Harvest’s sense of stylistic chaos is due to it being recorded in four different places: Nashville, London, Young’s California ranch and during a live concert in Los Angeles. Young had headed to Nashville to appear on The Johnny Cash Show. Always impulsive, he told music producer Elliot Mazer that he had some new songs and only needed a band to record them. Mazer found drummer Kenny Buttrey, bassist Tim Drummond and steel-guitarist Ben Keith, who would go on to form Young’s backing group, The Stray Gators. Pianist and composer Jack Nitzsche also came aboard and Keith would go on to play with Young for 37 years, until his death in 2010. The Nashville sessions reaped the gentle rock-country songs Out On The Weekend, Harvest and Heart of Gold.
“The bad time he was having of it because of the back pain and the mood swings, mainly because of the medication, meant that everyone kept their distance,” Mazer recalled in Shakey, Jimmy McDonough’s exhaustive biography of Young. Enigmatic and ruthless when dishing out emotions, Young sowed chaos with his tactics. “Neil showed the band the songs at the last minute. There was no time to rehearse. The band didn’t know the songs until the moment came to record them,” wrote McDonough. While filming The Johnny Cash Show, Young asked fellow guests singers James Taylor and Linda Ronstadt for some backing vocals. Taylor picked up Young’s banjo guitar, an instrument he had never before played in his life, and picked out a few harmonies for Old Man. That was how improvised everything was.
The songs Alabama and Words were recorded at Young’s ranch, with vocals from Crosby, Stills and Nash. They are songs that would have gone down well with Crazy Horse, the band that had worked with Young on the albums Everybody Knows This Is Nowhere (1969) and After The Gold Rush (1970), and who Young was still friendly with, although he preferred The Stray Gators.

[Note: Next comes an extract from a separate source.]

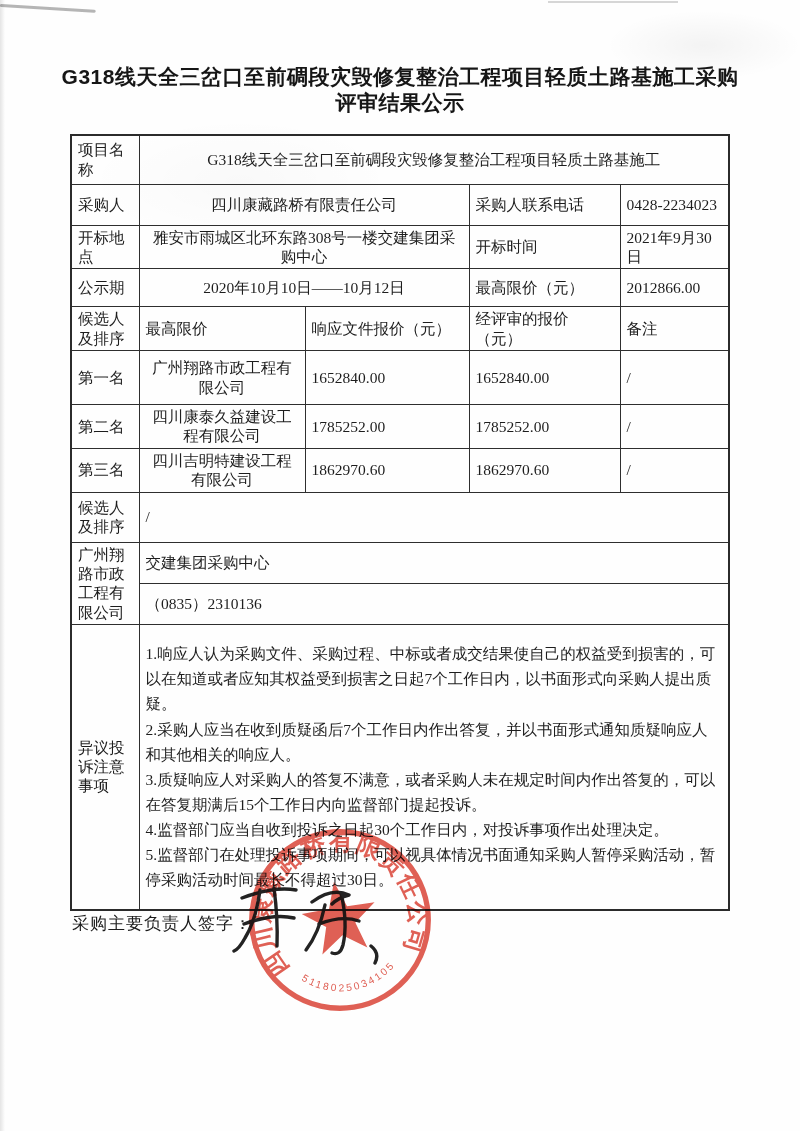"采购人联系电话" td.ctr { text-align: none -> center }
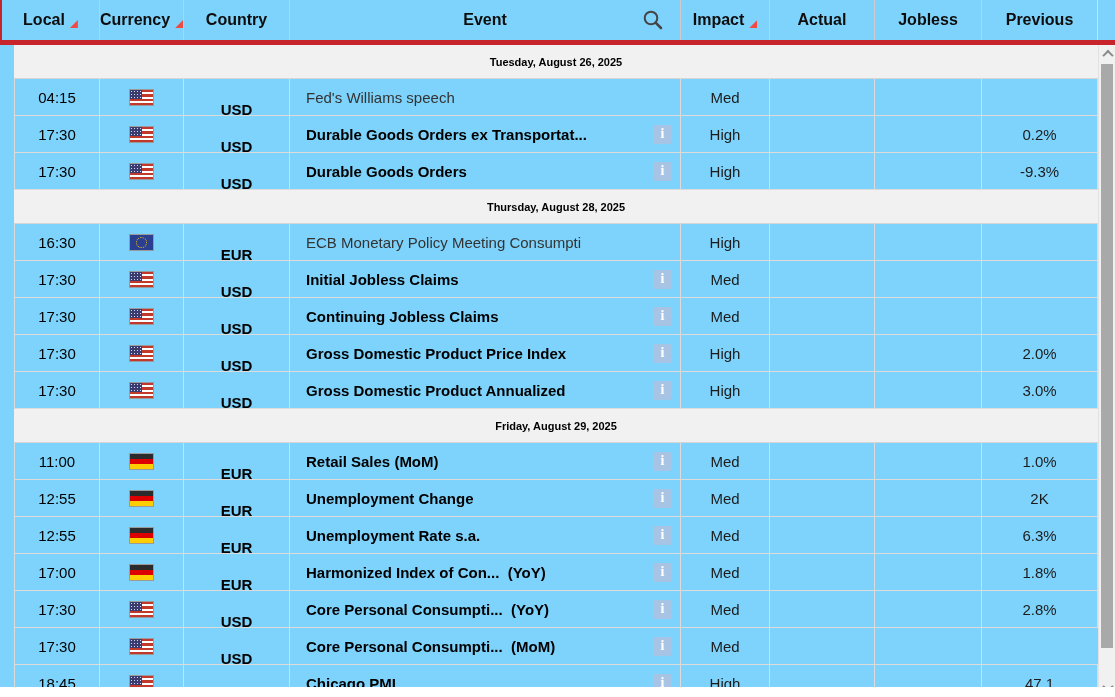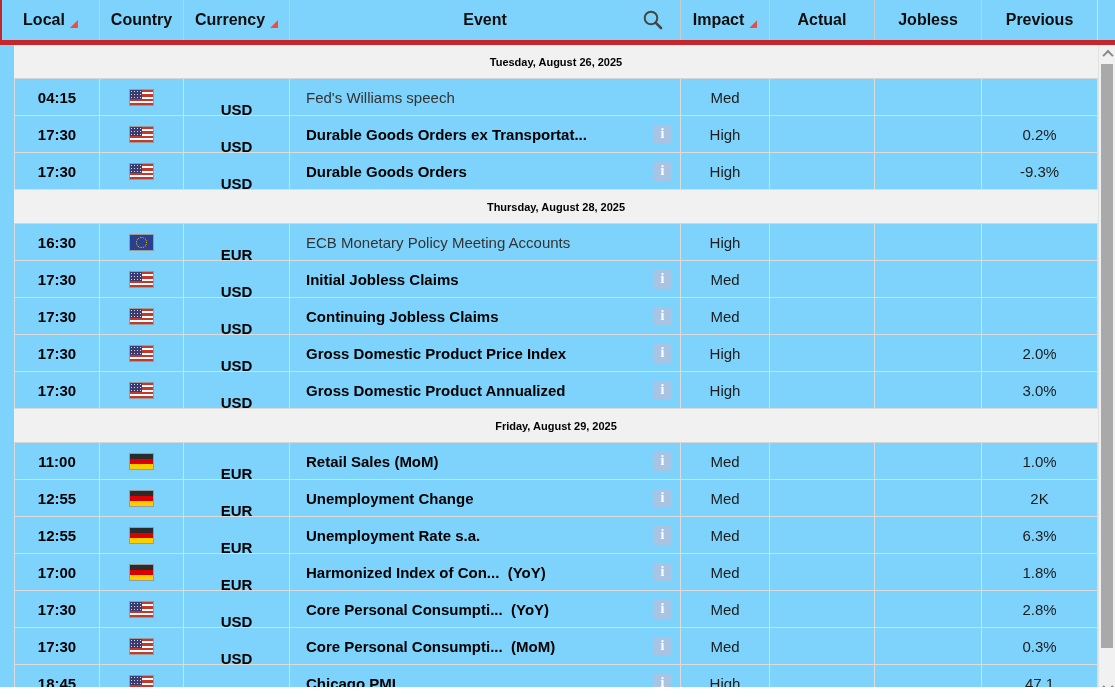"Country" div.hcell { order: before "Currency" -> after "Currency" }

The two songs recorded in London, A Man Needs a Maid and There’s a World, were embellished by Nitzsche’s production and the London Symphony Orchestra and sound as though they were designed for a movie soundtrack. The fourth location, Royce Hall, an auditorium on the campus of the University of California, witnessed the recording of one of Young’s most charismatic creations, The Needle and the Damage Done, one of the first songs to ever address heroin addiction so explicitly and which foreshadowed the death of Crazy Horse guitarist Danny Whitten, who overdosed in November 1972 at the age of 29.
The subject matter of Harvest is painful even though Young was in love. The singer assumes that nothing lasts forever and sentimental injuries will appear along the way. On Heart of Gold, he says he is “searching… for a heart of gold” and that he is “getting old,” a sort of lyrical self-flagellation because he believes he will never be able to offer all the love another person requires. On Old Man, he confronts his own paradox in a song dedicated to the foreman on his ranch: unlike his employee, the singer is twenty-something and rich, but always in search of comfort: “Old man, take a look at my life, I’m a lot like you. I need someone to love me the whole day through.”
In 1975, Young and Snodgress separated. She had left her acting career behind to care for Zeke but Young continued to achieve success in an industry he is still active in. But he has never again reaped a triumph to match Harvest.